Do patients want their doctors to ask if they have spiritual or religious beliefs that would influence their medical decisions if they became gravely ill? A new University of Pennsylvania study, recently published in the Archives of Internal Medicine, found that a majority of patients would welcome this line of questioning. The study also found that being asked such a question would increase the amount of trust patients place in their doctor.

"Overall, 66% of respondents agree that a physician's inquiry about religious or spiritual beliefs would strengthen their trust in their physician," noted the research team.

Some 94% of the respondents who indicated they had religious or spiritual beliefs that would make a difference felt physicians should inquire about these beliefs. Also, as many as half of those without such beliefs thought doctors should at least inquire.

Overview of Results:

  • 51% of respondents described themselves as religious.
  • 90% believe that prayer may sometimes influence recovery from an illness.
  • 45% reported that religious or spiritual beliefs would influence their medical decisions if they became gravely ill.
  • 94% of patients with such beliefs agreed that physicians should ask about their spiritual or religious beliefs if they became gravely ill.
  • 45% of patients who denied having such beliefs also agreed that physicians should ask about them.
  • 66% would welcome a question about spiritual or religious beliefs in a medical history.
  • 15% reported being asked such a question.
  • 16% would find such a question unwelcome.
  • In contrast, only 15% of the study's patients recalled having been asked whether their religious or spiritual beliefs would influence their medical decisions--a large gap between the number of patients who would like to discuss it and the number of physicians who have invited them to.

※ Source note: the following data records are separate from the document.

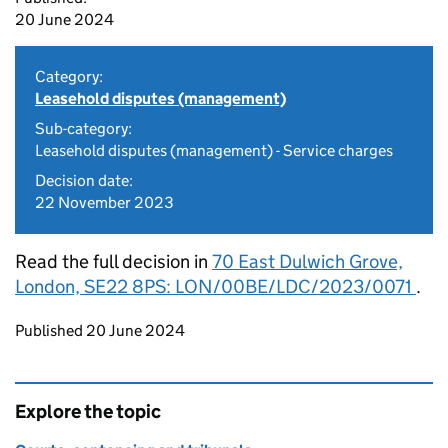
20 June 2024
Category:
Leasehold disputes (management)
Sub-category:
Leasehold disputes (management) - Service charges
Decision date:
22 November 2023
Read the full decision in
70 East Dulwich Grove,
London, SE22 8PS: LON/00BE/LDC/2023/0071
.
Updates to this page
Published 20 June 2024
Explore the topic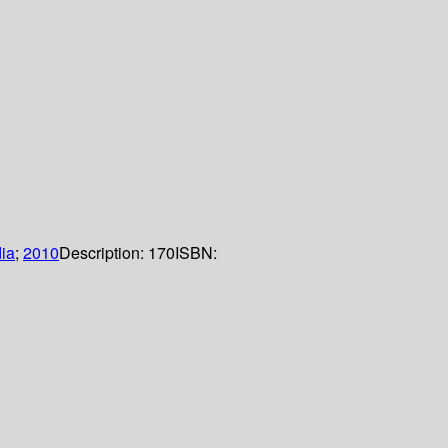
dia
;
2010
Description:
170
ISBN:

    The study of 177 outpatients with respiratory disease at the University Hospital of Pennsylvania grew out of the recognition that many Americans draw on religious or spiritual beliefs when confronted by serious illness. The question put to the study population was simple: Do you have spiritual or religious beliefs that would influence your medical decisions if you become gravely ill?

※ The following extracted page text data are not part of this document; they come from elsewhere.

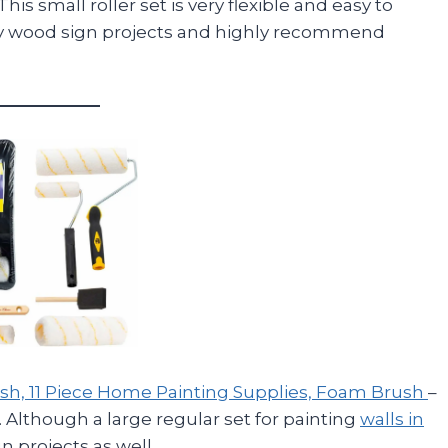
This small roller set is very flexible and easy to
 my wood sign projects and highly recommend
Brush, 11 Piece Home Painting Supplies, Foam Brush
–
an. Although a large regular set for painting
walls in
n projects as well.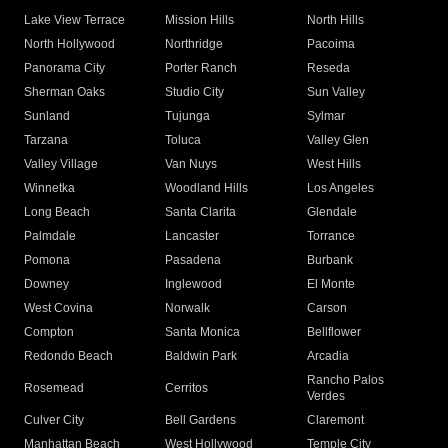
Lake View Terrace
Mission Hills
North Hills
North Hollywood
Northridge
Pacoima
Panorama City
Porter Ranch
Reseda
Sherman Oaks
Studio City
Sun Valley
Sunland
Tujunga
Sylmar
Tarzana
Toluca
Valley Glen
Valley Village
Van Nuys
West Hills
Winnetka
Woodland Hills
Los Angeles
Long Beach
Santa Clarita
Glendale
Palmdale
Lancaster
Torrance
Pomona
Pasadena
Burbank
Downey
Inglewood
El Monte
West Covina
Norwalk
Carson
Compton
Santa Monica
Bellflower
Redondo Beach
Baldwin Park
Arcadia
Rancho Palos
Rosemead
Cerritos
Verdes
Culver City
Bell Gardens
Claremont
Manhattan Beach
West Hollywood
Temple City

    According to the study's authors, "Two-thirds of our respondents reported that the question we studied would increase their trust in a physician. How often might this question, or others like it, also lead to better medical decision making?"

    "This study's findings contribute to an understanding of how a physician might improve patients' medical care," commented Dr. David Larson, president of the National Institute for Healthcare Research (NIHR).

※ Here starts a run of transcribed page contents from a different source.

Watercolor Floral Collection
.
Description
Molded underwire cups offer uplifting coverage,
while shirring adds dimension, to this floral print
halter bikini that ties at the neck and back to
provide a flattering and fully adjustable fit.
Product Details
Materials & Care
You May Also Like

    "Tactful, sensitive questions about our patients' religion or spirituality may help physicians better respond to patients' preferences, especially among those who have a high likelihood of relying on religion, such as the severely or chronically ill," Dr. Larson noted.

    "Such questions could include, 'Is religion/spirituality helpful to you in handling your illness?' or 'What gets you through the tough times in your life?' For patients who answer, 'My faith, spirituality or religion helps me,' a doctor might respond, 'What can I do to support or address spiritual issues in your life?'" Larson suggested.

    The University of Pennsylvania research team noted that by asking the open-ended question featured in this study, a doctor shows openness regarding the patient's medically relevant religious or spiritual beliefs. Also, the team noted, such a question provides a "quick, unrevealing avenue of exit" if the patient has no desire to address this topic.

    However, in this survey, 16% responded that they would not welcome such a line of questioning. Although this was only a minority of the respondents, the research team suggested that "clearly more information is needed on the potential downside of asking questions about spirituality and religion in clinical practice."

    "Some younger or generally healthy individuals may be more concerned about a physician's unexpected inquiry about a grave illness than the invitation to talk about religious or spiritual beliefs," they suggested. The patient may wonder if the doctor might "know something I don't know" about his or her medical condition, and another type of question might be more appropriate.

    Ultimately, however, the researchers concluded that "the results of this study point to possible widespread patient acceptance of incorporating a carefully worded exploratory question about spiritual or religious beliefs within a routine medical history."